Per la collaboration, il marchio di riferimento è Evoko, presente con Evoko Liso, touch panel per la gestione delle sale riunioni.

Munito di lettore di badge incorporato, il prodotto non si limita a gestire una sala, ma consente anche di cercare la sala libera più vicina, con criteri di ricerca come i dispositivi installati e la capienza. “E non è tutto” chiosa Alice Biffi. “Il pannello è in grado di segnalare anche le apparecchiature delle varie sale che non funzionano. Il sistema manda automaticamente una e-mail al tecnico responsabile, e fornisce una reportistica molto accurata: percentuale di utilizzo della sala, di malfunzionamento o guasto delle varie apparecchiature, tempi di risposta del servizio di manutenzione, eccetera.” Sempre da Evoko, interessanti anche Groupie, lente grandangolare con aumento della luminosità pensata per webcam, e molto utile per realizzare conference call, e Pusco, sistema all-in-one per public space communication composto da un display con player incorporato.
Veniamo dunque a Newline, “marchio in costante evoluzione”, come dice Alice Biffi. Presentato all’ISE il nuovo monitor X9, all-in-one da 86”, che prosegue sulla falsariga dei modelli precedenti, X5 e X7, con la differenza che il nuovo modello è in 4K e ha on board un PC Windows più performante.

Molto interessante anche la nuova linea VN, sistema 4K a venti tocchi con interfaccia Android migliorata. Spiega Alice Biffi: “L’interfaccia Android simula, per così dire, uno grosso smartphone, ma con tante funzionalità in più. Per gli utilizzatori della tecnologia spesso è molto importante trovarsi ad usare sistemi che già conoscono, cui sono abituati.”
Da Barco, marchio che non ha certo bisogno di presentazioni, la novità più interessante è il nuovo videowall LCD di fascia alta, che viene commercializzato assieme agli elementi di staffaggio, cosa meno comune di quanto si possa credere. Un sistema molto immediato, tramite chiave a brugola, consente di spostare i monitor in caso di manutenzione o sostituzione. Tra i videoproiettori, l’accento va posto senz’altro sul modello F90, uno dei primi laser monochip creati da Barco, e sulla nuova serie a tre chip, per applicazioni rental più robuste, da 22.000 a 32.000 lumen.

In particolare il nuovo modello UDX a tre chip dispone di una certificazione per la colorimetria, paragonibile a quella dei modelli con lampada a Xeno.
Concludiamo con un’incursione decisa nel mondo dei digital signage, con i sistemi Exterity. La novità, sia per Comm-Tec Germania che per Comm-Tec Italia, è il sistema di IP TV composto da una serie di encoder che codificano il segnale video e lo trasformano in un flusso di rete, e una serie di decoder che riconvertrono il segnale di rete in segnale video.

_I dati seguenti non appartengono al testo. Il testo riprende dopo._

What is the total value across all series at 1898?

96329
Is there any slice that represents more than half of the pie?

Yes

Il plus di questo prodotto è l’integrazione nel sistema IP TV anche di applicazioni di digital signage.
Infine, Epiphan ha presentato il nuovo Pearl Mini, purtroppo non presente nello stand, sistema di produzione video all-in-one di piccole dimensioni, in grado di registrare, trasmettere in streaming e fare switching tra due ingressi HD.

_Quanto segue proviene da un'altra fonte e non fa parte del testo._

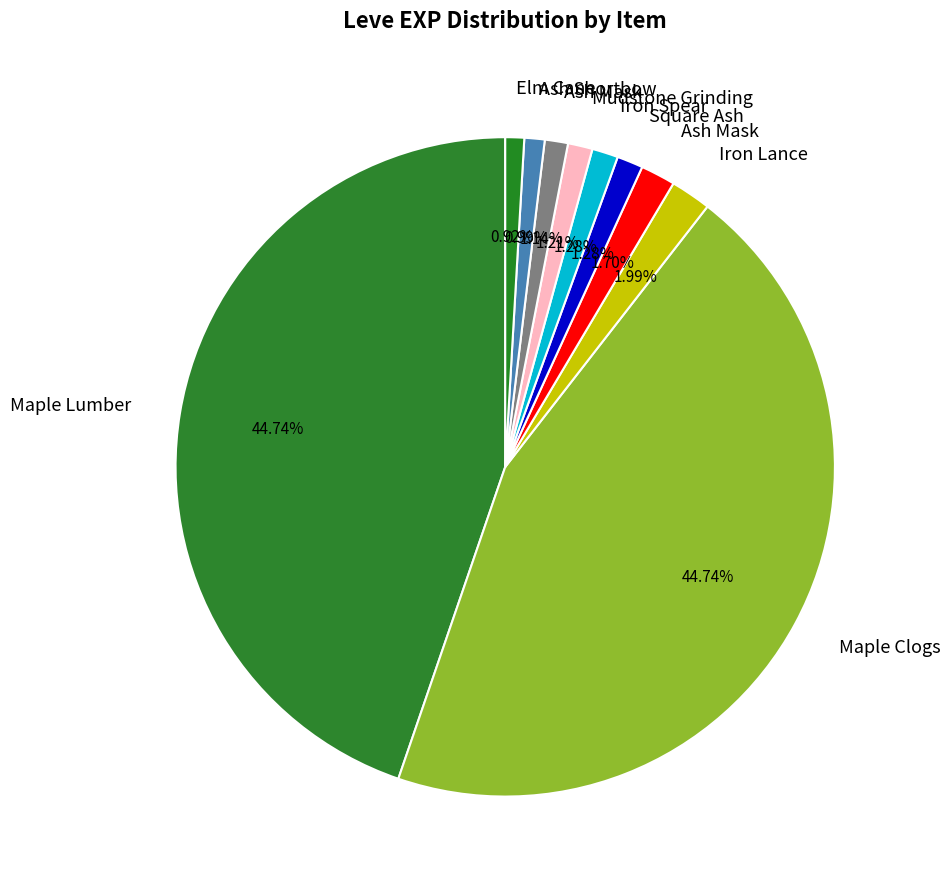

How many slices are in this pie chart?

10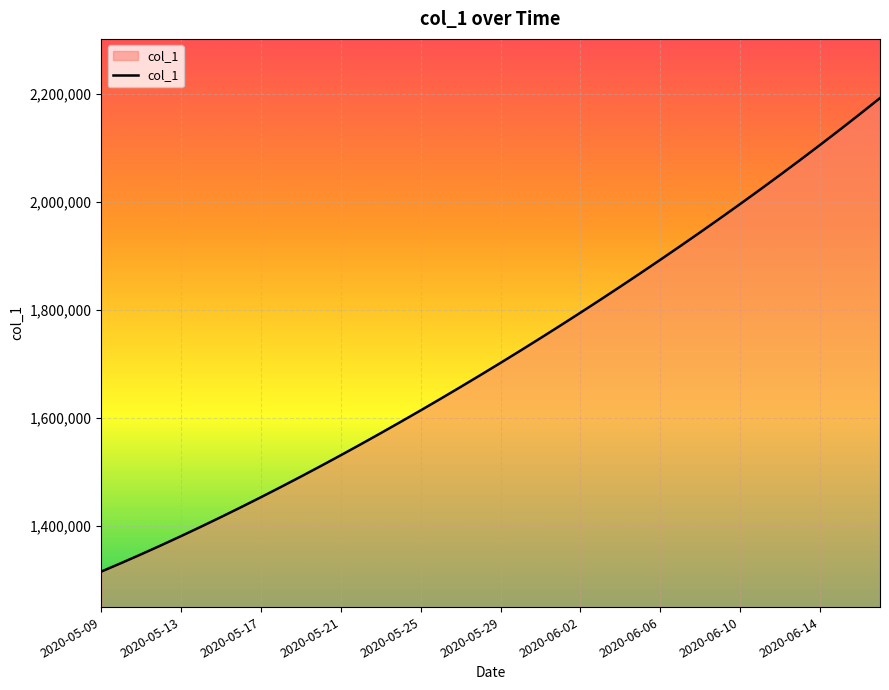

What is the maximum value shown in the chart?

2192301.5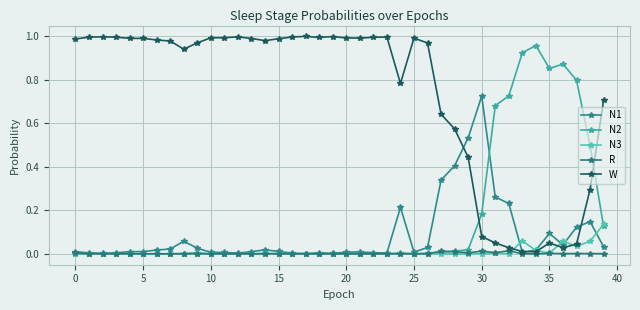

Where is N2 nearest to the value 0?

5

Nello stand era esposto invece il top di gamma Pearl 2, che può registrare fino a sei segnali video creando sei flussi che possono essere registrati e inviati in streaming. Degno di nota anche il nuovo encoder Webcaster, in grado di distribuire su internet segnali video, pensato – anche come fascia di prezzo – per emittenti radio, youtuber e piccoli studi televisivi.
Una nota interessante anche sul lato formazione & eventi, che Comm-Tec non trascura mai. E’ in previsione, nei prossimi mesi, una serie di attività ed eventi paragonabili ai ben noti Comm-Tec Day, che si configureranno come training promozionali in varie località italiane, pensati per dare supporto e offrire competenze aggiuntive a integratori e utilizzatori. Appena sarà possibile, non mancheremo di dare informazioni più dettagliate.